Saluto in videoconferenza del Patriarca alla Cena di Natale on line per gli associati a Confindustria Venezia (Venezia, 10 dicembre 2020)
10-12-2020

Cena di Natale on line per gli associati a Confindustria Venezia

(Venezia, 10 dicembre 2020)

Saluto in videoconferenza del Patriarca Francesco Moraglia

 

 

 

Saluto tutti, anche se a distanza, e con questa modalità inedita vi ringrazio per l’invito a questa cena on line.
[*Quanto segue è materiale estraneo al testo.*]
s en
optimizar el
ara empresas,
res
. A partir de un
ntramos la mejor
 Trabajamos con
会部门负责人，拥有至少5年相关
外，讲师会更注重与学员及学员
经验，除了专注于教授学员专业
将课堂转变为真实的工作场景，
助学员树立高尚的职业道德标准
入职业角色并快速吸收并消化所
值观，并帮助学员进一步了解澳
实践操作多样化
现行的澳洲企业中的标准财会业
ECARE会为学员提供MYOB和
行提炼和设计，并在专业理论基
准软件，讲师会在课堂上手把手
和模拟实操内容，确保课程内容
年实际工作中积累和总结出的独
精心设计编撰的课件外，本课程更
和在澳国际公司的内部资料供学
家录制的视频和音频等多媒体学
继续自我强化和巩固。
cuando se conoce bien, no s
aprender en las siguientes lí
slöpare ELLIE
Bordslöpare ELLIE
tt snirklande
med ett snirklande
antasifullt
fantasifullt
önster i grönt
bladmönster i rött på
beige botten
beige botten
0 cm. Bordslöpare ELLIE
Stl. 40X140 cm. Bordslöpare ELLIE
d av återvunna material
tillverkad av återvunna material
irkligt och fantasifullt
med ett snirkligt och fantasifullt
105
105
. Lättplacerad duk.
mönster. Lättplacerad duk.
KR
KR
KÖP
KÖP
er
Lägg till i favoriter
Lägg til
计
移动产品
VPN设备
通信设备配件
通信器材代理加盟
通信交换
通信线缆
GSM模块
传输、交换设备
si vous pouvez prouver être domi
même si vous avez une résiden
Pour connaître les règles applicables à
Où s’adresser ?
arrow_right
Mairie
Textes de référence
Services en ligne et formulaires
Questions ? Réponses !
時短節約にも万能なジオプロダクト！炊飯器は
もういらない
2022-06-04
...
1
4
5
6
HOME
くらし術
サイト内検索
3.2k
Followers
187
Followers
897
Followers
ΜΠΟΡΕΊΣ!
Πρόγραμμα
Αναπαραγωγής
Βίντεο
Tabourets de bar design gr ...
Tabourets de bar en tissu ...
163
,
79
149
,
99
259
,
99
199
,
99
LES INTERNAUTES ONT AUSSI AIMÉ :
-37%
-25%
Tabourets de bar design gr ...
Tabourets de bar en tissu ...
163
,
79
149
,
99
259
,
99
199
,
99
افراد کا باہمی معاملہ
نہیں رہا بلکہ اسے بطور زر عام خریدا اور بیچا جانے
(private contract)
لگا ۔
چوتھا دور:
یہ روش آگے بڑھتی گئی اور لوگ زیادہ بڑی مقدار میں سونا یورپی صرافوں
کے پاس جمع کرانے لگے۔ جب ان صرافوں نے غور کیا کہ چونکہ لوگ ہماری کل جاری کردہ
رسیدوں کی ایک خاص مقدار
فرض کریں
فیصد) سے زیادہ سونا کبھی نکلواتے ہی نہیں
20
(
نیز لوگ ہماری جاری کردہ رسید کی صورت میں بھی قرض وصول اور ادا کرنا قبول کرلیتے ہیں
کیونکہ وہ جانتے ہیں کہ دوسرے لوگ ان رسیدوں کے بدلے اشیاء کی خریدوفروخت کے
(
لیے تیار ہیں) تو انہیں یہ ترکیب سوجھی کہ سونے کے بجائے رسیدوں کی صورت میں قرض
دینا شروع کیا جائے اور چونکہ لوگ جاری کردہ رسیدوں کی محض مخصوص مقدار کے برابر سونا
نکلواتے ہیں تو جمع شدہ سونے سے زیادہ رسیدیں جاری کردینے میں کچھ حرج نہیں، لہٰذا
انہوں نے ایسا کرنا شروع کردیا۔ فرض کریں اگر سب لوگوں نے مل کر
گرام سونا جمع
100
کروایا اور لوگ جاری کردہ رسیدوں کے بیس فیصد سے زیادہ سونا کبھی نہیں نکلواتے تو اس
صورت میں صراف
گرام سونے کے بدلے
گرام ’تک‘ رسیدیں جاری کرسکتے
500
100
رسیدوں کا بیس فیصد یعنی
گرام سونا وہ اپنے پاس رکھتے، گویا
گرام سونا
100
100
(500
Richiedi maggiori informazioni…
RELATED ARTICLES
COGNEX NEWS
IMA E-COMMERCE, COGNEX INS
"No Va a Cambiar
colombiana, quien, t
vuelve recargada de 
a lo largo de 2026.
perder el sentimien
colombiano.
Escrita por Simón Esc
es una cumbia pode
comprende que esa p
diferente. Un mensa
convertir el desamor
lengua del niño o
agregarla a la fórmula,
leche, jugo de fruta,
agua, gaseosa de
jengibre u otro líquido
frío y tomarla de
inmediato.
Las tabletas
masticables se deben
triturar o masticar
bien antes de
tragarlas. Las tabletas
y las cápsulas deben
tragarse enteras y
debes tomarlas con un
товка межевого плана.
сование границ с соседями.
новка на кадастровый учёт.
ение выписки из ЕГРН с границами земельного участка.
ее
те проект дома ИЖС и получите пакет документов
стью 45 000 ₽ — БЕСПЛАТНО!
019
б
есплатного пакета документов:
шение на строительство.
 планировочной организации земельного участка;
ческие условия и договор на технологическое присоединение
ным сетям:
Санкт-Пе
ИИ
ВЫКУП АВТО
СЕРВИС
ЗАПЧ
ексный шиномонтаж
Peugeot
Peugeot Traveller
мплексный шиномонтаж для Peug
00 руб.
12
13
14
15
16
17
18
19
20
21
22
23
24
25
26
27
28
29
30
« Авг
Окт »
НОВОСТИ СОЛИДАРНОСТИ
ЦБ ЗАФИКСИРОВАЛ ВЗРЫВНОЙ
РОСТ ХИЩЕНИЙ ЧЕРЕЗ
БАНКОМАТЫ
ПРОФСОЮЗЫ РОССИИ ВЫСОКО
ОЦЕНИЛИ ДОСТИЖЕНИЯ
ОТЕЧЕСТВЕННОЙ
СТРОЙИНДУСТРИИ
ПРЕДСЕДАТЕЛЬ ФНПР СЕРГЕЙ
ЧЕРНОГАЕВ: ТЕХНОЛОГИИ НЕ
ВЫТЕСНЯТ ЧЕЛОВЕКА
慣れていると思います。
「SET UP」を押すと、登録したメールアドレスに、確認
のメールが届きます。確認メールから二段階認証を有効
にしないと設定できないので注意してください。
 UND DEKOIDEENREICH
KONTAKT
Colgo l’occasione per rivolgere a Voi, alle vostre famiglie e alle persone a voi care l’augurio di un Buon Natale. La situazione particolarissima che stiamo vivendo ci condiziona non poco, ma non deve impedirci di vivere il Natale cogliendone il senso più vero e profondo. A Natale il Dio onnipotente nasce come bambino a Betlemme; si “abbassa” per incontrare la sua creatura nella piccolezza e nella fragilità.

Certo, viviamo giorni complicati. Qui a Venezia lo abbiamo sperimentato in modo particolarissimo. La città, in questo periodo, appare deserta ma, nonostante tutto, esprime il suo fascino irresistibile.

L’essere sospesi e l’essere in attesa sono gli atteggiamenti che “dicono” lo stato d’animo generale. Non dobbiamo cedere allo stato d’animo della precarietà, anche se ne avremmo molti motivi. Lo dico a tutti, ma soprattutto a chi fa impresa e crea reddito per il Paese.

Tutto ciò vale per Venezia, per la città metropolitana, per l’intero Nordest, per tutte le persone e in primis per le “categorie” sociali ed economiche provate prima dall’acqua “granda”, poi dalla pandemia e, infine, dall’acqua alta degli ultimi giorni. Il Mose –  speriamo finalmente e veramente – trovi forme adeguate di funzionamento e si manifesti affidabile per la vita della città.

La difficile situazione ci pone dinanzi a un’alternativa: o lasciarsi trascinare dagli eventi (verso esiti sconosciuti) o cercare di cambiare in meglio, quindi, cogliere l’opportunità di ripensare un modello di città e d’impresa.

Ora, chi ha compiti di responsabilità deve saper guidare la difficile transizione che – non sarà breve – e come ogni cambiamento è fondamentale per le premesse che getta per il presente e le generazioni future.

Noi non vediamo ancora le cose ancora in modo chiaro… tutt’altro! Ed è proprio qui che si vede la vera abilità di chi sta al timone.

La fiducia, il coraggio, la tenacia, non sono oggi frutto di ciò che si sa, che si conosce o che è esperienza meritoria dell’azienda che si guida ma, piuttosto, della capacità di avere una “visione”; è la saggezza nel rischio. Queste tre “virtù” – avere visione, avere saggezza, avere capacità del giusto rischio – vanno insieme. Una senza le altre non basta.

Tutti auspichiamo una ripresa economica e sociale, ma tutti sappiamo che la crisi morderà a lungo e non se ne uscirà fuori senza capacità progettuale e di fare rete.

La “ripresa” ha bisogno – per dirla con Papa Francesco – di una visione “antropologica”. È necessario ripensare le priorità che sostengono una buona finanza, una buona economia, una buona formazione, la ricerca e l’innovazione, una vera e non ideologica sostenibilità ambientale, una convivenza sociale a misura d’uomo, con nuovi coefficienti indicatori della qualità della vita.

Fondamentale è la questione del bene comune, inteso come bene “integrale” di tutta la persona e di tutte le persone. Questo vale per ogni contesto in cui si vive: l’azienda, l’associazione di categoria, la scuola e l’università, che sono tra le strutture portanti della società e del Paese.

Però tutto dipende dalla persona e con la persona, dalla famiglia, primo ambito antropologico legato alla stessa struttura della vita.

Carissimi, a tutti oggi è richiesto di tenere accesa la lampada della speranza; non basta l’ottimismo e, neppure, il pensare positivo. Ci vuole la speranza che unisce, all’ottimismo e al pensare positivo, il senso e il gusto di Dio.

L’impresa è qualcosa d’essenziale per la ripresa del Paese perché genera reddito sul territorio per sé e per gli altri. Facciamo in modo che, nel “profilo” dell’imprenditore ,vi sia questa speranza che amplia all’infinito lo sguardo e il modo di abitare nella società.

A Voi e alle vostre famiglie auguro un Natale di speranza con la “S” maiuscola, quella che solo Gesù può donare. La culla di Betlemme – non dimentichiamolo – è la risposta anche alle domande degli uomini che si ritengono più adulti!